DPZD
-
DST
38.00km
-
Czas
01:45
-
VAVG
21.71km/h
-
Sprzęt Merida Matts TFS 100D
-
Aktywność Jazda na rowerze
Trochę grzebany rozruch i na kołach jestem o 6:16. Warunki jak wczoraj - przyjazne. Kręcę dojazd przez Będzin. Kilka minut późniejszy wyjazd i już zupełnie inny, bardziej intensywny, ruch. Może też trochę to wina faktu, że dziś w Będzinie jest targ. Jedzie się jednak dobrze i spokojnie.
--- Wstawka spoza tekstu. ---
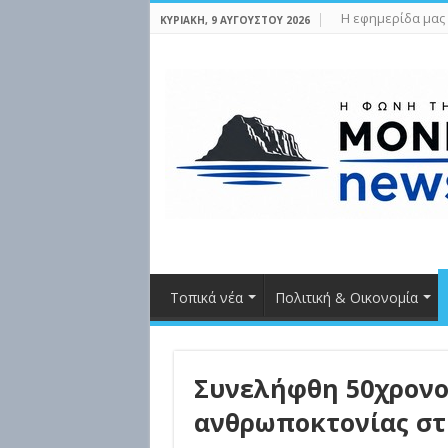
Η εφημερίδα μας
ΚΥΡΙΑΚΉ, 9 ΑΥΓΟΎΣΤΟΥ 2026
Τοπικά νέα
Πολιτική & Οικονομία
Συνελήφθη 50χρονο
ανθρωποκτονίας στ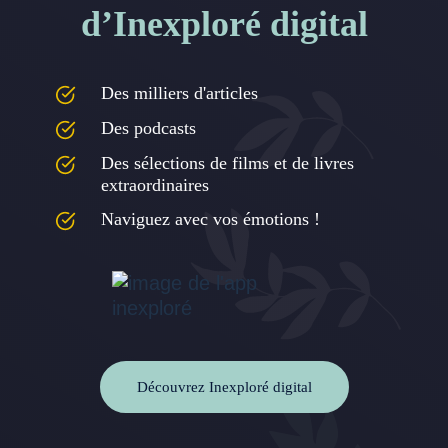
d’Inexploré digital
Des milliers d'articles
Des podcasts
Des sélections de films et de livres
extraordinaires
Naviguez avec vos émotions !
Découvrez Inexploré digital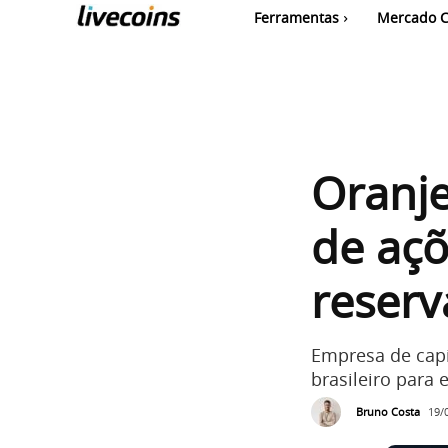
Ferramentas
Mercado C
Oranj
de açõ
reserv
Empresa de capi
brasileiro para
Bruno Costa
19/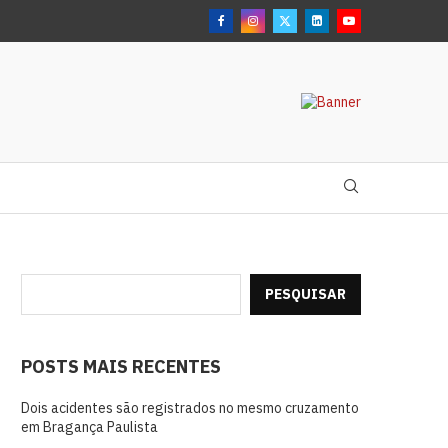
PESQUISAR
POSTS MAIS RECENTES
Dois acidentes são registrados no mesmo cruzamento
em Bragança Paulista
Na miejsce zataczam się może z minutą, dwoma zapasu. Przyjemny dojazd do pracy.
Dzień trochę niewyraźny ale na wylocie z pracy już całkiem przyjemnie. Słoneczko, trochę chmurek i momentami silny wiatr. Na szczęście spokojnie można kręcić we wdzianku "na krótko". Wracam przez Mortimer i Reden zahaczając o ścianę płaczu. Potem przez Łęknice i Piekło wbijam na bieżnię przy P4 i kręcę do Preczowa. Stamtąd standardowa prosta przez Sarnów do domu. Po drodze szybki wjazd do wsiowego Lewiatana. Z balastem do domu. Bez bagażu jeszcze szybki skok do piekarni. Mimo wiatru kręciło się całkiem przyjemnie. Spokojny powrót do domu.